PROVIDED DATA:
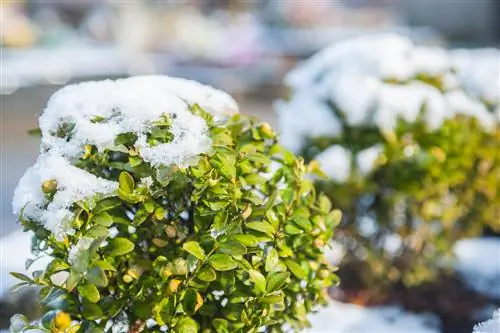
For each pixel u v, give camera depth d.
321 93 1.56
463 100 1.57
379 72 1.57
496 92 1.63
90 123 1.05
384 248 1.56
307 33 8.92
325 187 1.50
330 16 11.16
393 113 1.50
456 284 1.67
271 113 5.17
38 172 1.03
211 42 8.79
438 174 1.51
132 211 1.07
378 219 1.54
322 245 1.09
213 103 1.13
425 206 1.53
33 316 1.44
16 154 3.84
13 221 2.61
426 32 9.45
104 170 1.06
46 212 1.01
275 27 10.12
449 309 1.56
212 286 1.04
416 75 1.60
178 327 1.01
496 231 1.91
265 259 1.05
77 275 0.98
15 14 9.98
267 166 1.11
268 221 1.05
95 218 1.01
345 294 1.59
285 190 1.08
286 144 1.57
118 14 10.14
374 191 1.52
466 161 1.52
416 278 1.57
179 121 1.05
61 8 11.21
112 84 1.11
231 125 1.12
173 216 1.06
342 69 1.60
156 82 1.12
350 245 1.57
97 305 1.03
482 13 11.09
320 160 1.50
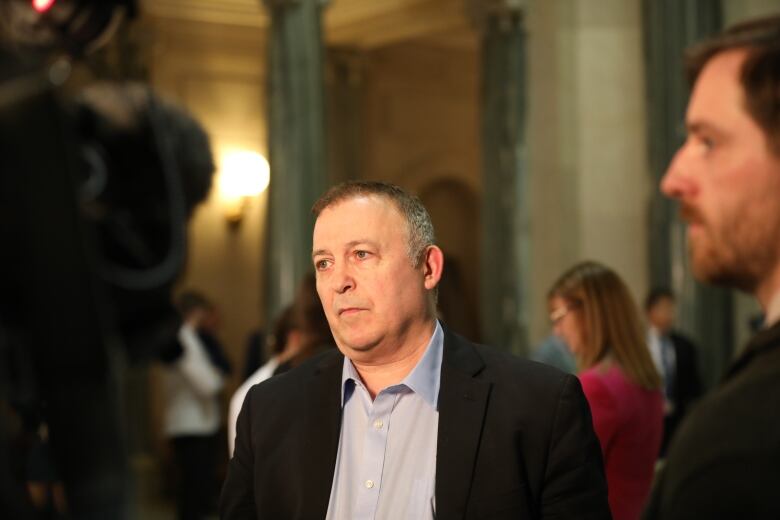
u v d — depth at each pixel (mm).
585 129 9258
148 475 8891
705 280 1014
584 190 9227
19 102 760
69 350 778
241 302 10344
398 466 1999
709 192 979
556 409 2000
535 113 9156
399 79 11734
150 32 9375
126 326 845
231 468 2168
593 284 2930
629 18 9250
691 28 8656
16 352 787
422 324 2051
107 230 822
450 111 12180
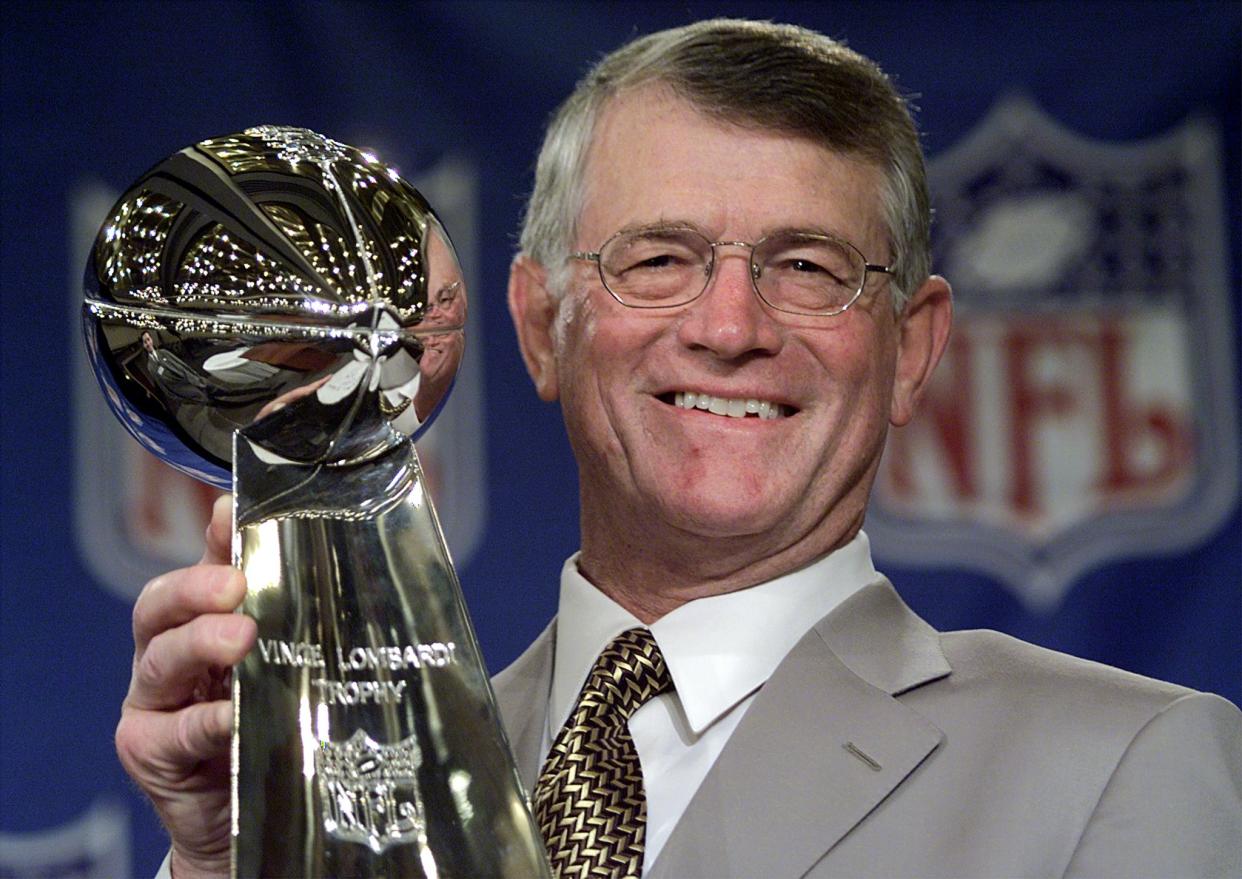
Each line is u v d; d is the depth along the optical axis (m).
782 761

TASK ITEM: Leave the pictures out, and reproduce only the lines from the line holding "496 92 1.63" through the last line of the material, both included.

SOLUTION BELOW:
496 92 1.63
90 123 1.05
384 248 1.56
307 33 8.92
325 187 1.50
330 16 11.16
393 113 1.50
456 284 1.67
271 113 5.17
38 172 1.03
211 42 8.79
438 174 1.51
132 211 1.07
378 219 1.54
322 245 1.09
213 103 1.13
425 206 1.53
33 316 1.44
16 154 3.84
13 221 2.61
426 32 9.45
104 170 1.06
46 212 1.01
275 27 10.12
449 309 1.56
212 286 1.04
416 75 1.60
178 327 1.01
496 231 1.91
265 259 1.05
77 275 0.98
15 14 9.98
267 166 1.11
268 221 1.05
95 218 1.01
345 294 1.59
285 190 1.08
286 144 1.57
118 14 10.14
374 191 1.52
466 161 1.52
416 278 1.57
179 121 1.05
61 8 11.21
112 84 1.11
231 125 1.12
173 216 1.06
342 69 1.60
156 82 1.12
350 245 1.57
97 305 1.03
482 13 11.09
320 160 1.50
u v d — depth at each pixel (mm).
585 129 9258
148 475 8891
705 280 1014
584 190 9227
19 102 760
69 350 778
241 302 10344
398 466 1999
709 192 979
556 409 2000
535 113 9156
399 79 11734
150 32 9375
126 326 845
231 468 2168
593 284 2930
629 18 9250
691 28 8656
16 352 787
422 324 2051
107 230 822
450 111 12180
Each line is u v d; d is the depth along the optical axis (m).
782 761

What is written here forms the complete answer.